ProofHub gives you a few additional ways to communicate. An in-app chat box lets you message another team member any time without leaving the project management space. The chat box, confusingly, is found in the same chat bubble where you can message ProofHub support. It's not the most intuitive place for it. While I like having a chat app right in the interface, it's clear that team messaging apps, such as Slack and Microsoft Teams, may make it irrelevant.

ProofHub board view for tasks


Integrations and Reports

FreshBooks isn't the only integration offered. You can also connect your ProofHub account to Google Calendar, Apple iCal, Box, Dropbox, Google Drive, OneDrive, and Outlook. That's not an especially long list, however, and we'd like to see it grow in the future.

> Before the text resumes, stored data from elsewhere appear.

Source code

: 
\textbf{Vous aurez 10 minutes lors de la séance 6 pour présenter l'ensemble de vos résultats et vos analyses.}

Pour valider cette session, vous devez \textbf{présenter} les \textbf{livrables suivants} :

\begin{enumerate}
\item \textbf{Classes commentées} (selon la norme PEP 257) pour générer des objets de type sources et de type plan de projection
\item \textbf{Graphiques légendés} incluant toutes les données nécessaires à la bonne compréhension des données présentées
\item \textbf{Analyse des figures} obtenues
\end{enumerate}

Reports in ProofHub are heavy on graphics, which I liked. Admins can see an overview of all projects and the status of each one, how many projects are overdue, how many are archived, and so forth. You also see a progress bar for each project indicating what percent of all tasks associated with that project have been marked done.

A lightweight resource report gives you some insight into how your people are doing and whether they're overtasked, but it's not particularly rich with detail. You can't, for example, see when someone will be out of office or easily reassign work from one person to another. Those types of functions are often necessary for large teams that work on dozens or hundreds of projects at once—and it's the kind of thing that sets LiquidPlanner and other high-end project management apps apart from those more suitable for small businesses and small teams.

ProofHub all tasks view


Simple and Straightforward

ProofHub is a simple, straightforward, and reliable project management service that charges a fixed and fair monthly price, regardless of how many users you have. It's especially compelling for small businesses. It could use minor improvements in its interface and loading speeds, but, overall it's very easy to use. Its strength is that it provides adequate tools for managing projects, especially those with visuals, without overwhelming you with features you may not need.

Having tested more than two dozen apps for managing projects, our top picks and Editors' Choice winners are Zoho Projects for small teams on a budget and Teamwork for small to mid-sized businesses. They have a lot in common with ProofHub, but they edge it out slightly in terms of features and quality. For larger organizations that manage many complex projects at once, we recommend LiquidPlanner.

Cons

  • Sometimes loads slowly

  • Lacks budgeting tools

The Bottom Line

Project management app ProofHub aims for simplicity without skimping on core features. It's strong at enabling collaboration on visual materials and is competitively priced for small teams.